Following Kim Jong Un's announcement at the end of 2023 that North Korea will no longer seek reunification with South Korea, the carrier changed its crane logo in 2024. The old logo was a stylized crane whose wings resembled the Korean peninsula as a unified whole, while the crane wings of the new logo consist of tapered horizontal lines that no longer resemble the peninsula.

==Accidents and incidents==
- On 30 June 1979, a Korean Airways Tupolev Tu-154B sustained landing gear and wing damage at Budapest Ferihegy Airport in Hungary. On final approach to Runway 31, the pilot realised the plane would undershoot and brought the nose of the plane up without applying power. The aircraft stalled, and with a hard landing, the right landing gear collapsed, causing the right wing to strike the ground and sustain substantial wing structure damage. There were no fatalities, and aircraft P-551 was subsequently repaired and returned to service.
- On 1 July 1983, a CAAK Ilyushin Il-62M on a non-scheduled international passenger flight from Pyongyang, North Korea (Pyongyang Sunan International Airport) to Conakry, Guinea (Conakry International Airport) crashed in the Fouta Djallon Mountains in Guinea. All 23 people on board died, and the aircraft was written off.

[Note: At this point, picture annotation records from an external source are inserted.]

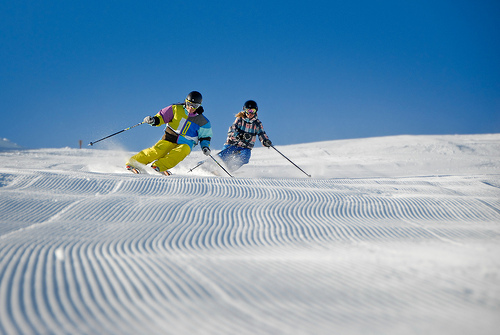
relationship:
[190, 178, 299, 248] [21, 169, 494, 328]
lines in snow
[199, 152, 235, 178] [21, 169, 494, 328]
pole in snow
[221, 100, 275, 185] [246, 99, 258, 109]
person has hat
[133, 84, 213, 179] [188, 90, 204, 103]
person has hat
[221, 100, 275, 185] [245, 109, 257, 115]
person has goggles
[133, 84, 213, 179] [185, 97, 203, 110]
person has goggles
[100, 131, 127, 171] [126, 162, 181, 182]
spray from skis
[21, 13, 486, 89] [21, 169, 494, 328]
sky above snow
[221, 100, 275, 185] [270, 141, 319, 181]
person has pole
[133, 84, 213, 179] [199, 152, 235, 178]
person has pole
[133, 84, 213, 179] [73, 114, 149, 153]
person has pole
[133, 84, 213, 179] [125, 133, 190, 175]
person has snow pants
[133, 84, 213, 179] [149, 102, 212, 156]
person has jacket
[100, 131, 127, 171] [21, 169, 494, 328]
spray of snow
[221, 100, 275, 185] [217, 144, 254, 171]
person has pants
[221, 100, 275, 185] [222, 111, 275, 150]
person has jacket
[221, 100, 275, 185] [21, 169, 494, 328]
person on snow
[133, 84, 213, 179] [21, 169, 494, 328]
person on snow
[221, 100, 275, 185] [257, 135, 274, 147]
person has glove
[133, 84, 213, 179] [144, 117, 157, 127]
person has glove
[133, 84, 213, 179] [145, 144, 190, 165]
person has legs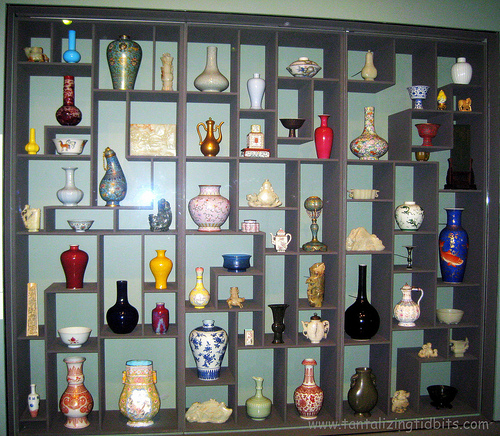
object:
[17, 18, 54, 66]
cabinet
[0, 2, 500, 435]
wall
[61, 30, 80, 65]
vase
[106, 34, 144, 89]
vase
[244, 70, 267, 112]
vase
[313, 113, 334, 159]
vase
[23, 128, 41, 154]
vase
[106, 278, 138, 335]
vase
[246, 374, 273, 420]
vase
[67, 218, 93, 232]
bowl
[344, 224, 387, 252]
vase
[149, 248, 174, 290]
vase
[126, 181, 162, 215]
light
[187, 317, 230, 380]
vase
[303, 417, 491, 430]
text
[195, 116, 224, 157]
teapot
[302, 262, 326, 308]
vase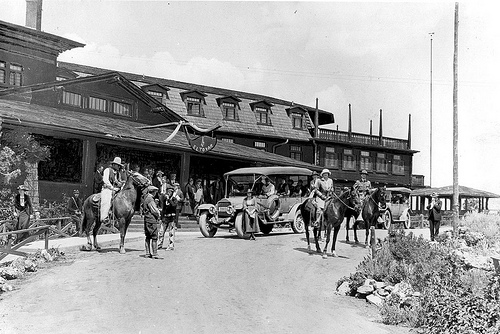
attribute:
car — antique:
[228, 156, 325, 237]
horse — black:
[285, 183, 362, 264]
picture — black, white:
[39, 63, 434, 288]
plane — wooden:
[182, 127, 225, 158]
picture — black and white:
[0, 0, 499, 332]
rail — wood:
[2, 222, 49, 258]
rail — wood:
[34, 215, 76, 239]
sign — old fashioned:
[131, 119, 223, 158]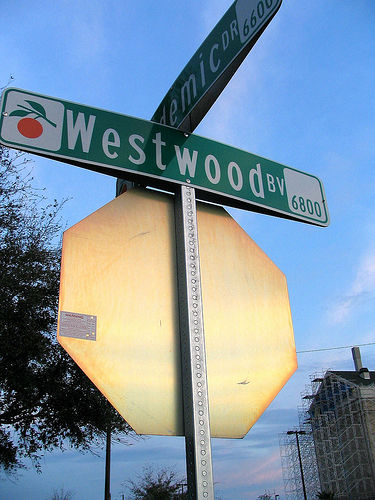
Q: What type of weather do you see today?
A: It is clear.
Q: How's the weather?
A: It is clear.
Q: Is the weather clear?
A: Yes, it is clear.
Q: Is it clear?
A: Yes, it is clear.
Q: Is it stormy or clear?
A: It is clear.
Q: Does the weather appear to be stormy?
A: No, it is clear.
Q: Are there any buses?
A: No, there are no buses.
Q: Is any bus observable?
A: No, there are no buses.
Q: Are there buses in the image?
A: No, there are no buses.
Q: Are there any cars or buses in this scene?
A: No, there are no buses or cars.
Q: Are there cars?
A: No, there are no cars.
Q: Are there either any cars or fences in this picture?
A: No, there are no cars or fences.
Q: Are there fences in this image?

- On 15 August 2006, Flight 152, a Tupolev Tu-154B (P-551) suffered a runway excursion while landing at Beijing Capital International Airport. Despite being officially retired in 2010, it was repainted and returned to service in 2013 and as of 2019 has been in storage. Previously, in 1976, this aircraft had been taxiing when it was damaged by an Aeroflot Tu-104 that lost control and crashed during takeoff.
- On 22 July 2016, Flight 151, a Tupolev Tu-204-300 on a flight from Beijing to Pyongyang, made an emergency landing at Shenyang Taoxian International Airport due to reports of smoke in the cabin. The oxygen masks were deployed.